The consortium aims to benefit from the UK's significant investment in magnetic confinement fusion technology, supply chain capabilities, regulation, and power plant siting for the government's STEP Fusion programme. It will also capitalise on the synergy and experience gained from the first-of-a-kind Infinity Two fusion power plant project at the Tennessee Valley Authority's (TVA's) Bull Run site in the USA, which is targeted for commercial operation in 2034. The TVA Infinity Two project is being supported by the US government's own fusion programmes and provides a strong technical and programmatic foundation for the UK Infinity Two deployment project.

"The consortium will create a private-sector-led fusion commercialisation pathway complementing the STEP Fusion programme," the partners said. "The UK Infinity Two project further scales growth of the UK fusion supply chain and accelerates time-to-market for this critical new energy source, while strengthening the country's industrial base."

"Fusion needs to be delivered, not just developed," said Type One Energy CEO Chris Mowry. "This consortium brings together the core industrial capabilities in the UK and US required to deploy real-world fusion power plant projects that are commercially viable. By aligning fusion technology, advanced manufacturing, and power plant engineering, we are closing the gap between today's energy innovation and tomorrow's energy infrastructure. Our initiative is fully aligned with UK and US ambitions to be leaders in commercial fusion deployment."

Warrick Matthews, CEO of Tokamak Energy, added: "This consortium puts Tokamak Energy's transformative magnet technology and manufacturing expertise in the centre of another world-class fusion programme. Together, we can accelerate towards commercialising a new form of limitless, clean energy and, in combination with our role as STEP magnet systems partner, strengthen the UK supply chain's leadership in global fusion."

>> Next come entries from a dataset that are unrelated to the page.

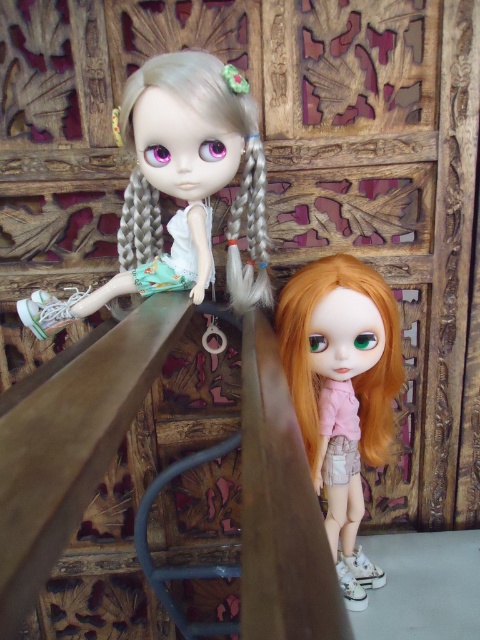
Question: Which is farther from the matte white doll at upper left?

Choices:
 (A) matte pink shirt at center
 (B) satin silver pigtail at upper left

Answer: (A)

Question: Does matte white doll at upper left appear over matte pink shirt at center?

Choices:
 (A) no
 (B) yes

Answer: (B)

Question: Is matte white doll at upper left to the right of satin silver pigtail at upper left from the viewer's perspective?

Choices:
 (A) yes
 (B) no

Answer: (B)

Question: Which object appears closest to the camera in this image?

Choices:
 (A) matte white doll at upper left
 (B) satin silver pigtail at upper left
 (C) matte pink shirt at center

Answer: (A)

Question: Can you confirm if matte white doll at upper left is smaller than satin silver pigtail at upper left?

Choices:
 (A) no
 (B) yes

Answer: (A)

Question: Which is nearer to the matte white doll at upper left?

Choices:
 (A) satin silver pigtail at upper left
 (B) matte pink shirt at center

Answer: (A)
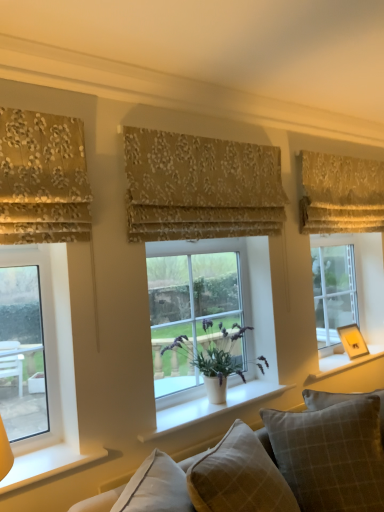
Question: Which direction should I rotate to look at plaid fabric pillow at center, marked as the second pillow in a right-to-left arrangement?

Choices:
 (A) left
 (B) right

Answer: (B)

Question: Considering the relative sizes of gold floral fabric at upper right, the 1th curtain viewed from the back, and gold floral fabric at upper left, the third curtain when ordered from back to front, in the image provided, is gold floral fabric at upper right, the 1th curtain viewed from the back, smaller than gold floral fabric at upper left, the third curtain when ordered from back to front,?

Choices:
 (A) no
 (B) yes

Answer: (A)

"Fusion represents one of the most important long-term energy solutions, offering a clean, safe and reliable source of power for future generations," said AECOM CEO Troy Rudd. "Delivering on fusion's potential requires disciplined engineering, well-established infrastructure delivery models and collaboration across the entire energy ecosystem. Through this consortium, AECOM is bringing its global experience in complex energy infrastructure to help lay the groundwork for commercial fusion projects that can scale with confidence, supporting the UK's energy system while strengthening its industrial and infrastructure base."

_{(Image: Type One Energy)}

Type One Energy's Infinity Two is a stellarator fusion reactor - different to a tokamak fusion reactor such as the Joint European Torus in the UK or the ITER device under construction in France. A tokamak is based on a uniform toroid shape, whereas a stellarator twists that shape in a figure-8. This is intended to get round the problems tokamaks can face when magnetic coils confining the plasma are necessarily less dense on the outside of the toroidal ring.

In September last year, TVA issued Type One Energy a Letter of Intent to develop and build Infinity Two - a first-generation 350 MWe baseload power plant using the company's stellarator fusion technology - with construction starting as early as 2028. Type One Energy completed the first formal design review of Infinity Two in May 2025. Final decisions and definitive agreements regarding the funding and construction of Infinity Two, as well as any agreements to purchase the energy output, are subject to TVA Board approval, regulatory review, and alignment with least-cost planning processes, amongst other things, TVA has previously said. In January this year, Type One Energy submitted the initial licensing application in preparation for the construction of Infinity Two at TVA's former Bull Run fossil plant site in Clinton, Tennessee.